Monday, Feb. 01, 1943

Hard Facts

In Manhattan last week the Food Administrator of World War I spoke grimly. Said Herbert Hoover: "We need to face the hard facts and secure a remedy. And at once. Food supply has become secondary only to military operations in determining the outcome of the war."

His hard facts: 1) last fall's slaughter of cows and sows makes it nonsense to "talk of furnishing meats and fat supplies" to 300 million additional starving people after the war; 2) Agriculture Secretary Claude Wickard's "admirable victory program of increased herds and production" announced a year ago was not fully met; 3) some two million men have been drained from the farm labor supply.

As remedies for labor shortages Elder Statesman Hoover called for the import of Mexicans, stopping the draft of farm workers, furloughs for farm-bred soldiers during harvests. Prices must be high enough to encourage production; vaguely, he added, retail ceilings should be abandoned in favor of fixed prices "as near the farm as possible."

In Washington Senator Harry Truman's War Investigating Committee drove ahead fast on the same front. Its hard-hitting report lambasted WPB's Office of Civilian Supply for cutting 1943 farm machine production to a mere 23% of the 1940 output. In a few hours, WPB upped the figure to 30% for the first quarter of 1943. But this was still below the 38% sought by the Agriculture Department.

Other action of the week:

> Food Boss Wickard announced that $200 million would be available for easy, one-year loans to enable farmers to increase production.

> Manpower Commissioner Paul McNutt issued a directive giving Claude Wickard all responsibility for recruiting and placing farm labor.

> The Administration agreed to ease draft deferments: Draft boards now may defer a farmer who tends eight cows or does a comparable amount of other farm work.

Some of this was sensible, as far as it went.

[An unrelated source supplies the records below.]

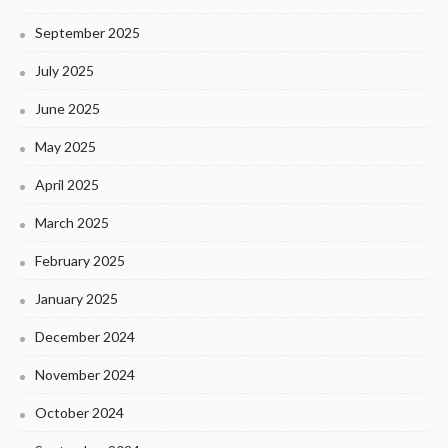
September 2025
July 2025
June 2025
May 2025
April 2025
March 2025
February 2025
January 2025
December 2024
November 2024
October 2024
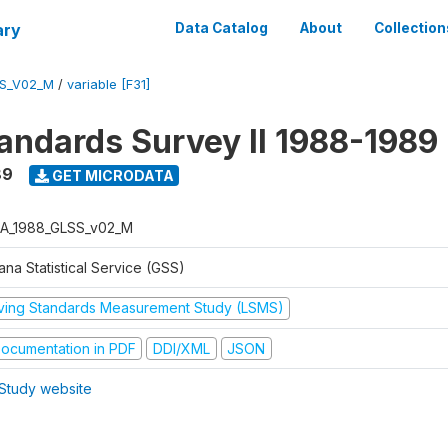
ary
Data Catalog
About
Collection
S_V02_M
/
variable [F31]
tandards Survey II 1988-1989
89
GET MICRODATA
A_1988_GLSS_v02_M
na Statistical Service (GSS)
iving Standards Measurement Study (LSMS)
ocumentation in PDF
DDI/XML
JSON
Study website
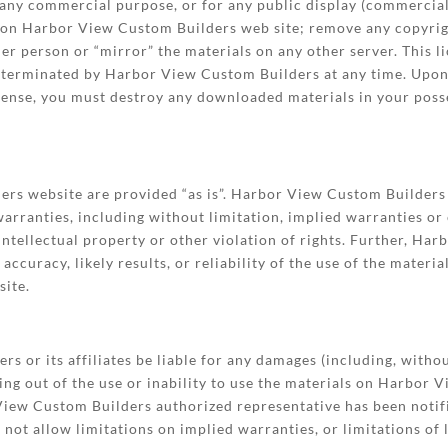
r any commercial purpose, or for any public display (commerci
 on Harbor View Custom Builders web site; remove any copyrig
her person or “mirror” the materials on any other server. This l
be terminated by Harbor View Custom Builders at any time. Upon
icense, you must destroy any downloaded materials in your poss
rs website are provided “as is”. Harbor View Custom Builders 
arranties, including without limitation, implied warranties or 
intellectual property or other violation of rights. Further, H
curacy, likely results, or reliability of the use of the materia
site.
s or its affiliates be liable for any damages (including, withou
ising out of the use or inability to use the materials on Harbor
w Custom Builders authorized representative has been notified 
ot allow limitations on implied warranties, or limitations of l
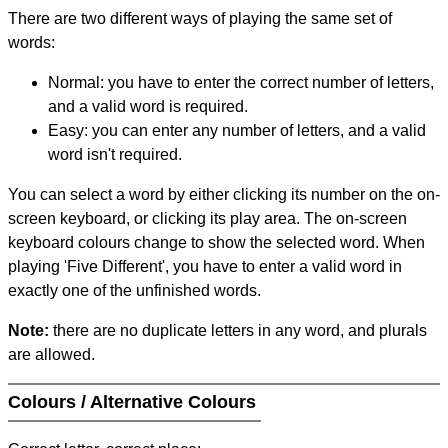
There are two different ways of playing the same set of
words:
Normal: you have to enter the correct number of letters,
and a valid word is required.
Easy: you can enter any number of letters, and a valid
word isn't required.
You can select a word by either clicking its number on the on-
screen keyboard, or clicking its play area. The on-screen
keyboard colours change to show the selected word. When
playing 'Five Different', you have to enter a valid word in
exactly one of the unfinished words.
Note:
there are no duplicate letters in any word, and plurals
are allowed.
Colours / Alternative Colours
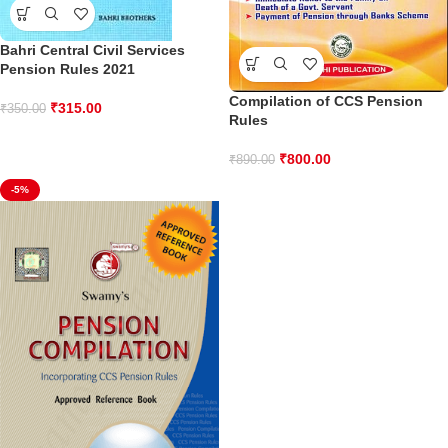
Bahri Central Civil Services
Pension Rules 2021
Compilation of CCS Pension
₹
315.00
₹
350.00
Rules
₹
800.00
₹
890.00
-5%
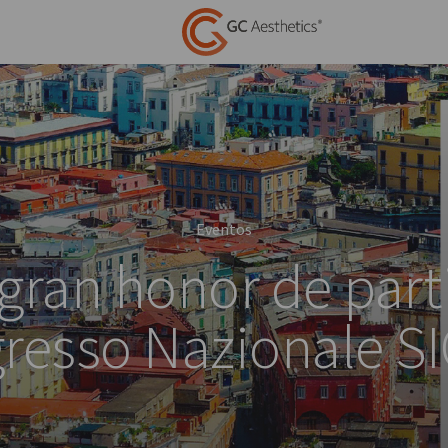
Eventos
 gran honor de parti
resso Nazionale S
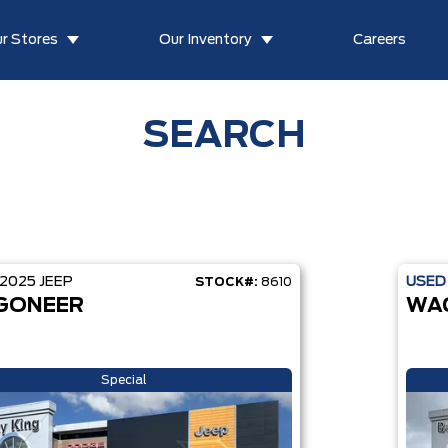
r Stores
Our Inventory
Careers
SEARCH
2025
JEEP
USE
STOCK#:
8610
GONEER
WA
Special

But it left untouched one aspect of the farm & food crisis more conspicuous than any other. This year U.S. farmers plan to seed 52.5 million acres to wheat and 22.5 million acres to cotton. Thus they may add 73 million bushels of wheat, nine million bales of cotton to the stupendous carryovers of these two crops the U.S. has already. This senseless task will take uncounted numbers of men and machines. A man with the requisite political guts and power to force these acreages into the production of crops the U.S. so sorely needs could at one stroke end a national crisis and a national scandal. But the man was not in evidence last week.